Call Congress about the nude-o-scopes: Monday, November 15
Congress is returning for a lame duck session beginning tomorrow. Those of us active in the Travel Safety and Security forum over at FlyerTalk have developed a targeted list of Congressman to contact and voice our objections. This will have maximum impact if we do it on the same day. There’s also a TSA oversight hearing scheduled for Wednesday the 17th at 10:00am by the Senate Subcommittee on Aviation Operations, Safety and Security (members listed below). When you call please voice your objections to the naked scanners and sexual assault pat downs, and ask that these issues be discussed at the oversight hearing. I have also put some suggested talking points below to use in your discussion with the Congressional staffers.
House Committee on Homeland Security
Subcommittee on Transportation Security and Infrastructure Protection
Sheila Jackson-Lee, Chairwoman (future Ranking Member?)
Charlie Dent, Ranking Member (future Chair?)

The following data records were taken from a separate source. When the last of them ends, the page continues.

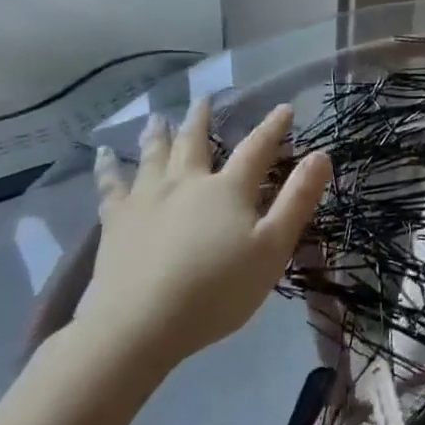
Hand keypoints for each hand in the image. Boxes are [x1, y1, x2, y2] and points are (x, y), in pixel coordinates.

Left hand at [81, 98, 330, 373]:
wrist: (139, 325)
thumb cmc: (217, 290)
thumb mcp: (272, 247)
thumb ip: (297, 200)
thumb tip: (321, 155)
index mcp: (228, 189)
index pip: (257, 149)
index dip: (273, 127)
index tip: (284, 108)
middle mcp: (186, 183)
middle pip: (195, 143)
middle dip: (202, 120)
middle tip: (203, 99)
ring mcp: (147, 200)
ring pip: (152, 156)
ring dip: (157, 134)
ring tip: (156, 118)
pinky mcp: (115, 223)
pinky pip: (110, 186)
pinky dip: (108, 168)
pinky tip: (103, 156)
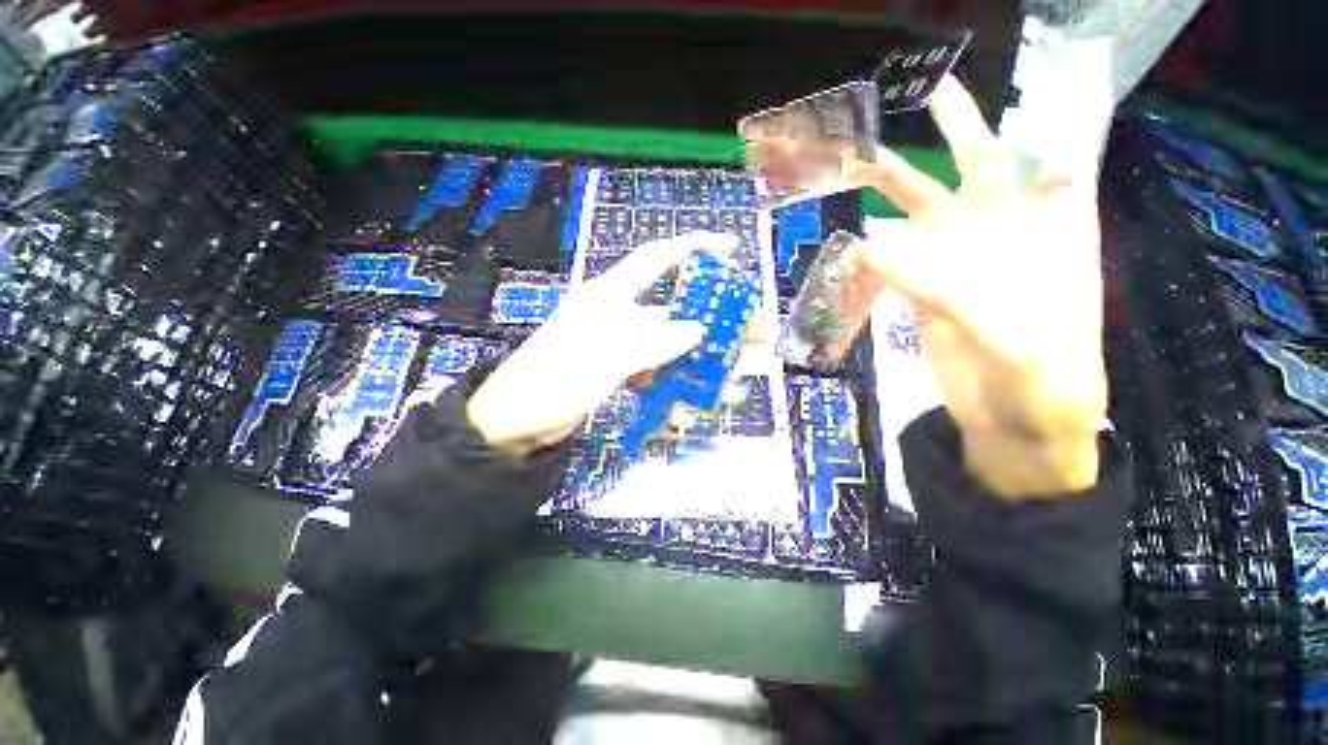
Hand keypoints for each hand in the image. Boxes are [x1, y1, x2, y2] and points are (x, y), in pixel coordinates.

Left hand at [467, 232, 737, 457]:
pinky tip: (687, 398)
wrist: (511, 422)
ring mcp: (617, 343)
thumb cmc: (552, 384)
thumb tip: (697, 328)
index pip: (656, 261)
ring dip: (694, 358)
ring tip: (728, 375)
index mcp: (609, 299)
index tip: (729, 250)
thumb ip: (651, 346)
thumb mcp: (605, 364)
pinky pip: (651, 368)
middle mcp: (617, 315)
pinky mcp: (615, 367)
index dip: (692, 249)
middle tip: (753, 337)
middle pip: (673, 311)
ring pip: (666, 344)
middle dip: (712, 322)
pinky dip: (669, 379)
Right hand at [850, 76, 1107, 497]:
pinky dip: (878, 244)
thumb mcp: (1008, 337)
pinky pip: (902, 258)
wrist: (1017, 425)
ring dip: (900, 186)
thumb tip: (870, 246)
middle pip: (982, 172)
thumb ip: (943, 290)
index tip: (1017, 81)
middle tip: (931, 91)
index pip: (1051, 160)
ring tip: (862, 158)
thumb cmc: (1042, 385)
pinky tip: (857, 231)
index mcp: (1053, 236)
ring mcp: (964, 265)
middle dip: (959, 131)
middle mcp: (1009, 238)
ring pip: (929, 212)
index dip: (1036, 116)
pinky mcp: (930, 293)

Senate Committee on Commerce, Science and Transportation
Subcommittee on Aviation Operations, Safety and Security
Byron Dorgan, Chairman
Jim DeMint, Ranking Member
Suggested talking points:
* Health concerns, especially for cancer survivors. TSA refused to release the methodology used to determine how they deemed these machines “safe”.
* Privacy: a strip search or genital touching should not be required to board an airplane.
* The machines don’t provide any great security advantage. An explosive concealed in a body cavity would not be detected by either a naked scan or a pat down. They are expensive peep show booths, nothing more.
* If you’re a parent, do you want a government agent in a booth looking at pictures of your teenage daughter?
A common refrain from the establishment is that they are looking out for the traveling public’s best interests, and they’ll predictably cite 9/11 and ask “don’t you want to be safe?” In response, of course we support security, but effective security can be accomplished without sacrificing privacy, dignity and human rights: by x-raying bags, using metal detectors and random swabbing for explosives. This combination would provide more security against explosive threats than all the naked scanners Michael Chertoff’s consulting firm can sell.